[Data records]
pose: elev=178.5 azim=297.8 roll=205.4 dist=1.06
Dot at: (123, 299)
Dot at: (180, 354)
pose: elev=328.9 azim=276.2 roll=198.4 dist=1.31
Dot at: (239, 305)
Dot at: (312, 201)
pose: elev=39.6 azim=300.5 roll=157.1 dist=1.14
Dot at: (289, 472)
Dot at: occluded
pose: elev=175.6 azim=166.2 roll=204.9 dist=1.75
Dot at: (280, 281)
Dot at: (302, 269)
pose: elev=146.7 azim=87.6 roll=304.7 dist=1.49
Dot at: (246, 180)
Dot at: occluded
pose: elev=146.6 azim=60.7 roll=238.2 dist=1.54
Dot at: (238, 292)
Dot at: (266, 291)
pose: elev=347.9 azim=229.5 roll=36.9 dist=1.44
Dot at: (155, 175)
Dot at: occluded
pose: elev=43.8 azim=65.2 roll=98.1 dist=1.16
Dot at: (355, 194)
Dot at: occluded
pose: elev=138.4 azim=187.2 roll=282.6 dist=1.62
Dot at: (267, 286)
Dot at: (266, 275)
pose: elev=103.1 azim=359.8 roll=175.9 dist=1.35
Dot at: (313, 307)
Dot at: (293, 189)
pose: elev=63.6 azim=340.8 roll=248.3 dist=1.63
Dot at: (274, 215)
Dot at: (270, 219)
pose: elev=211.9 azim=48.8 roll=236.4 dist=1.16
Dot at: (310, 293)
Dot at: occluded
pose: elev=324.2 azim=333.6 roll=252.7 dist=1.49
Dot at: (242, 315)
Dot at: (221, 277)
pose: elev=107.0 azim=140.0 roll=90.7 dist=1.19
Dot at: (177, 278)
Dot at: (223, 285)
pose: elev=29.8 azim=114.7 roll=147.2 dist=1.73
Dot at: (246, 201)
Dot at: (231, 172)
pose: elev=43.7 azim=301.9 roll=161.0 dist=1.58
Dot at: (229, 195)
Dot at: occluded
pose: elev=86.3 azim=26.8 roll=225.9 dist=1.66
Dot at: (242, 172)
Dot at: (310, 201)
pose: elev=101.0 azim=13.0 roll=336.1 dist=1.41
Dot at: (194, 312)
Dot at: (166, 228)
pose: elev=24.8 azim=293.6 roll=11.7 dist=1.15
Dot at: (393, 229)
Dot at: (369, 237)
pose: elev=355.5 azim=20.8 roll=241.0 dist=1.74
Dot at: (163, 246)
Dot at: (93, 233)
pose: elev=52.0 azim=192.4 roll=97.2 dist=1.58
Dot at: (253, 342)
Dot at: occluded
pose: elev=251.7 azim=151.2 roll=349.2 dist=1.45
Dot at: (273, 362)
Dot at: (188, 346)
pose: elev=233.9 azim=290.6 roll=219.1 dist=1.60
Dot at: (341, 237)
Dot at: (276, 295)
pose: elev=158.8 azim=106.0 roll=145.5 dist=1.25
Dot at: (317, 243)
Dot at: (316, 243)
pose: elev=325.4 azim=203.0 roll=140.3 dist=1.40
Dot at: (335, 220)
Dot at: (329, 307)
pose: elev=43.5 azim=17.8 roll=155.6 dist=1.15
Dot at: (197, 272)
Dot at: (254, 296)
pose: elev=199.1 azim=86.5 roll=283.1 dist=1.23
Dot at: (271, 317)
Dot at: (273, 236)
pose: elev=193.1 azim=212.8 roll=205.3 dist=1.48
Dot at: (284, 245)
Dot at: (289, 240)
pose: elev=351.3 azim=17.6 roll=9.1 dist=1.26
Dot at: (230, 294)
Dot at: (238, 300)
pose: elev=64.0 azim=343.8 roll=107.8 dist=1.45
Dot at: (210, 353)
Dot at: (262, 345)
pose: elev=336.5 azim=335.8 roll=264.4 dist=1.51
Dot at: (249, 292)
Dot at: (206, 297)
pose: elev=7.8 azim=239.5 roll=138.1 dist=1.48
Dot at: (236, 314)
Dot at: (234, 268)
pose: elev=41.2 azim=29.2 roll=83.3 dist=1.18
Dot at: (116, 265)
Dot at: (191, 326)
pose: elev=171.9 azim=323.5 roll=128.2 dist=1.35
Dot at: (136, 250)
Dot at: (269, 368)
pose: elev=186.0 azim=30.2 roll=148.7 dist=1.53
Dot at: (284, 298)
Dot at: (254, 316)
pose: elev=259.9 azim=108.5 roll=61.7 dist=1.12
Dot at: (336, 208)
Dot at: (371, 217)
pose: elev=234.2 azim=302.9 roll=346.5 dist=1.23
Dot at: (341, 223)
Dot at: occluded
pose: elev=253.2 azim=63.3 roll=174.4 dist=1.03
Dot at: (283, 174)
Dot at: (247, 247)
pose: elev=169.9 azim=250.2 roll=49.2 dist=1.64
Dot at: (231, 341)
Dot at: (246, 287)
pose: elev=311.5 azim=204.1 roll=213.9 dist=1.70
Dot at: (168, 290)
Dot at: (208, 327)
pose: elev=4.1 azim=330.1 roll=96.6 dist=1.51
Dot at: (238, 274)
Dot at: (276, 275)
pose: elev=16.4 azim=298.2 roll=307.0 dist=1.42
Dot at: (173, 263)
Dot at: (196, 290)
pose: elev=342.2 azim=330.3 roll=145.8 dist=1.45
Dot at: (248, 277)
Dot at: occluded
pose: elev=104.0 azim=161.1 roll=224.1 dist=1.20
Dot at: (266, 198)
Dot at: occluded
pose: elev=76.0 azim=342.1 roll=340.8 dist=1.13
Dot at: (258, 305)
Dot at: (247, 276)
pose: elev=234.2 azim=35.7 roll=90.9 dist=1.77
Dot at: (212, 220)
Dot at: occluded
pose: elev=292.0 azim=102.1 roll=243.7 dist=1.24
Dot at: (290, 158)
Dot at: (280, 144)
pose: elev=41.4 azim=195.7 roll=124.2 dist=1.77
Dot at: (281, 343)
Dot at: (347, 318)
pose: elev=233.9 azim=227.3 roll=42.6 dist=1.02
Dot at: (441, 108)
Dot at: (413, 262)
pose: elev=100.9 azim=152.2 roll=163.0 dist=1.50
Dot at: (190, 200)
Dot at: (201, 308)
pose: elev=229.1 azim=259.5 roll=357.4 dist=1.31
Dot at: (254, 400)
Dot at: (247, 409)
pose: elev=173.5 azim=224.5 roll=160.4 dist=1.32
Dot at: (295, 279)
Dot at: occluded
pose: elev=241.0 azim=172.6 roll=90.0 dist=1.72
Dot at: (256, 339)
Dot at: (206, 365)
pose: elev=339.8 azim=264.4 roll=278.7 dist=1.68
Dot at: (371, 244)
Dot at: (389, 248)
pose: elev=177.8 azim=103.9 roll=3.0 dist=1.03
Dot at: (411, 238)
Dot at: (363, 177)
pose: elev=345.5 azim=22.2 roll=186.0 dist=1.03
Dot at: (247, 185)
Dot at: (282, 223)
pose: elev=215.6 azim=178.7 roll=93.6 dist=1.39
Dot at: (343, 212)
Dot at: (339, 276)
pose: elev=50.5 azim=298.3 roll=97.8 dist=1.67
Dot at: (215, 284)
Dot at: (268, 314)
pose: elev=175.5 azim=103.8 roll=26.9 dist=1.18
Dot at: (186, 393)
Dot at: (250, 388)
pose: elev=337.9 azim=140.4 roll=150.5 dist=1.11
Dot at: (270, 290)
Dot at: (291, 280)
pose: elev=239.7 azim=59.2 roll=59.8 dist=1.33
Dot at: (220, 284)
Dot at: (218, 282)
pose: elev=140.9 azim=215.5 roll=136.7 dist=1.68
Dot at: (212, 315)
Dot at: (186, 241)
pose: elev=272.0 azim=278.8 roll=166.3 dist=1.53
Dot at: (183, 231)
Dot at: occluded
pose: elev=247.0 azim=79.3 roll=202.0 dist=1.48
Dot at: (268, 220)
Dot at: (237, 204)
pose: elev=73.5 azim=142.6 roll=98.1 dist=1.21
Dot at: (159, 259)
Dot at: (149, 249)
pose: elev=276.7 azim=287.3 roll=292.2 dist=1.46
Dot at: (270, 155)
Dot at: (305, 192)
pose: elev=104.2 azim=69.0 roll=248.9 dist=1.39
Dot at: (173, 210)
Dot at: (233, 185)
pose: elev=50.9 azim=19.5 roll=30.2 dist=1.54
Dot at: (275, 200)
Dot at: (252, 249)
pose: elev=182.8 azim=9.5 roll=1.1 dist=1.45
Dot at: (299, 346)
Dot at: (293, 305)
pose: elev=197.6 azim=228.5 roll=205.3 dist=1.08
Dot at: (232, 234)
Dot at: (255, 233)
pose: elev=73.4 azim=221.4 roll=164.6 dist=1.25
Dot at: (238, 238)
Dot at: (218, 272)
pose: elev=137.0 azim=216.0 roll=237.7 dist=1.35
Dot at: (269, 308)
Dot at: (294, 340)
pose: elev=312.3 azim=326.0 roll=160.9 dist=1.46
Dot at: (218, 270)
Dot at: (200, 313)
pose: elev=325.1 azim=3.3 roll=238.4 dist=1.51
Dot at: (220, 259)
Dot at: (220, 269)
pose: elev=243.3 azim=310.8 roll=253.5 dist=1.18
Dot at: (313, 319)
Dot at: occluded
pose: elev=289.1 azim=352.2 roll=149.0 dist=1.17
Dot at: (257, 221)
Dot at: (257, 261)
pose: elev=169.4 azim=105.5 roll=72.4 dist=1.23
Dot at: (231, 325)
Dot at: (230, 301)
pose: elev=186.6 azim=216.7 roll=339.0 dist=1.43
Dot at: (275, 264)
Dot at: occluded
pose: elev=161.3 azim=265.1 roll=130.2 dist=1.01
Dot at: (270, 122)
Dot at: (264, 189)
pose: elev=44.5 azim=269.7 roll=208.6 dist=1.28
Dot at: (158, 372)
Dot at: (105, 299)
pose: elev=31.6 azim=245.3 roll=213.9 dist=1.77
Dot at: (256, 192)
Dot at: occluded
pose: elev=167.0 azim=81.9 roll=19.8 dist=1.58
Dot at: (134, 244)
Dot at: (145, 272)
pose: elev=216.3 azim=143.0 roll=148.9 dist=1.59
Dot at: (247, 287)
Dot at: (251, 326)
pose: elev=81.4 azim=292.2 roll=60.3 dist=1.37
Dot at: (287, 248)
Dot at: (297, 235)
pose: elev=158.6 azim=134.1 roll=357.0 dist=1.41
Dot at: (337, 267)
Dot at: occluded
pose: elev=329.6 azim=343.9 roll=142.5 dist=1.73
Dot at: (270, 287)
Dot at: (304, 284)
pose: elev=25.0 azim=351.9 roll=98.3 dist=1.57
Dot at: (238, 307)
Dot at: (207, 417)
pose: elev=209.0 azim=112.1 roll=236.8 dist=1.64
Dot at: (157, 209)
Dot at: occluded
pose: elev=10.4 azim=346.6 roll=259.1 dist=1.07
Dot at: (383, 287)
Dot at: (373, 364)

(Your goal)
Reproduce verbatim the lines that open with the one containing "pose: elev=169.9 azim=250.2" and close with the one containing "Dot at: (196, 290)", including both of those lines.

(Correct answer)
pose: elev=169.9 azim=250.2 roll=49.2 dist=1.64
Dot at: (231, 341)
Dot at: (246, 287)
pose: elev=311.5 azim=204.1 roll=213.9 dist=1.70
Dot at: (168, 290)
Dot at: (208, 327)
pose: elev=4.1 azim=330.1 roll=96.6 dist=1.51
Dot at: (238, 274)
Dot at: (276, 275)
pose: elev=16.4 azim=298.2 roll=307.0 dist=1.42
Dot at: (173, 263)
Dot at: (196, 290)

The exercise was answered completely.